Activity >> The word "this" may appear in some lines of the data; copy every such line.

(Beginning of Data for analysis)

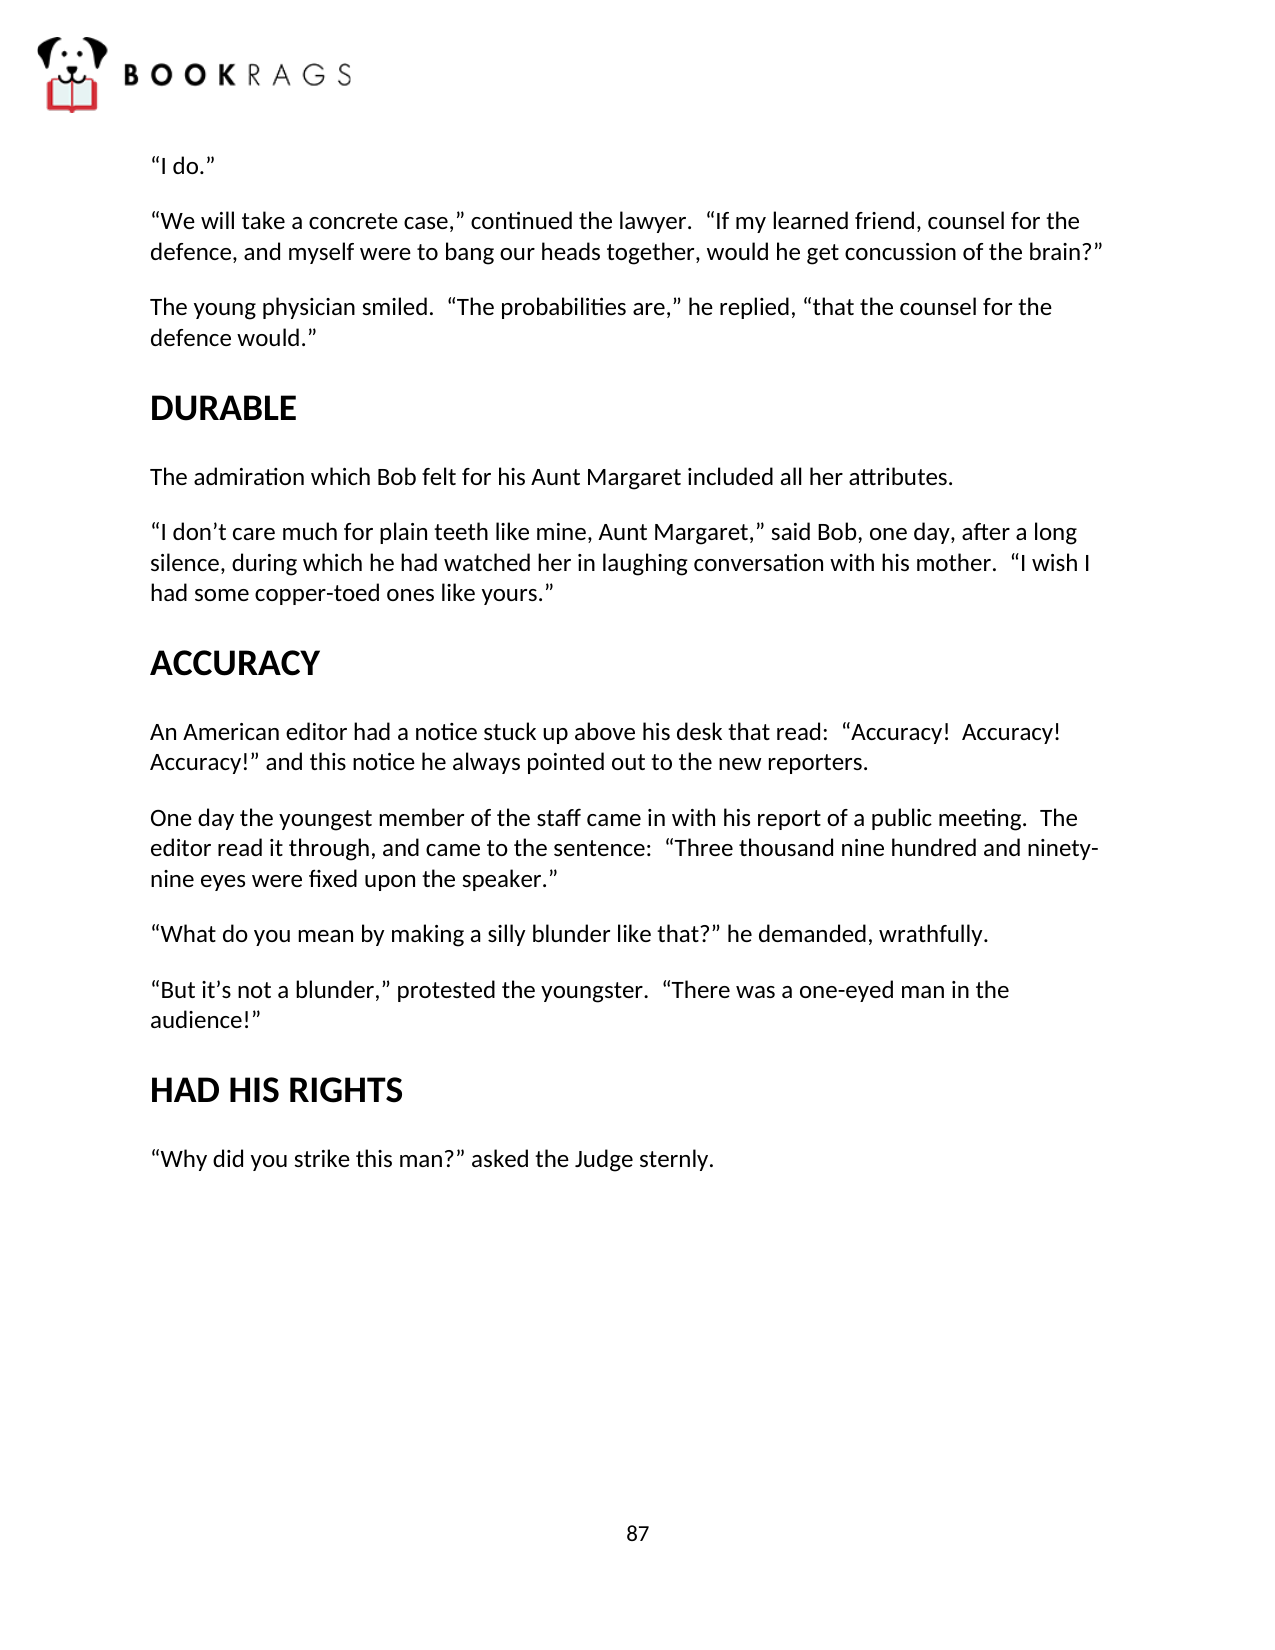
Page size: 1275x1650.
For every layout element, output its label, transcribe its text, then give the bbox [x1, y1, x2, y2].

text “Why did you strike this man?” asked the Judge sternly. [150, 1143, 1125, 1174]
text “But it’s not a blunder,” protested the youngster. “There was a one-eyed man in the audience!” [150, 974, 1125, 1035]
text One day the youngest member of the staff came in with his report of a public meeting. The editor read it through, and came to the sentence: “Three thousand nine hundred and ninety-nine eyes were fixed upon the speaker.” [150, 802, 1125, 893]
text An American editor had a notice stuck up above his desk that read: “Accuracy! Accuracy! Accuracy!” and this notice he always pointed out to the new reporters. [150, 716, 1125, 777]
text “We will take a concrete case,” continued the lawyer. “If my learned friend, counsel for the defence, and myself were to bang our heads together, would he get concussion of the brain?” [150, 206, 1125, 267]
text “I don’t care much for plain teeth like mine, Aunt Margaret,” said Bob, one day, after a long silence, during which he had watched her in laughing conversation with his mother. “I wish I had some copper-toed ones like yours.” [150, 516, 1125, 608]
text The admiration which Bob felt for his Aunt Margaret included all her attributes. [150, 461, 1125, 491]
text DURABLE [150, 384, 1125, 429]
text “What do you mean by making a silly blunder like that?” he demanded, wrathfully. [150, 918, 1125, 949]
text HAD HIS RIGHTS [150, 1066, 1125, 1112]
text “I do.” [150, 150, 1125, 181]
text The young physician smiled. “The probabilities are,” he replied, “that the counsel for the defence would.” [150, 292, 1125, 353]
picture [37, 37, 351, 113]
text ACCURACY [150, 639, 1125, 685]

(End of Data for analysis)

Task answer >>
text “Why did you strike this man?” asked the Judge sternly. [150, 1143, 1125, 1174]
text An American editor had a notice stuck up above his desk that read: “Accuracy! Accuracy! Accuracy!” and this notice he always pointed out to the new reporters. [150, 716, 1125, 777]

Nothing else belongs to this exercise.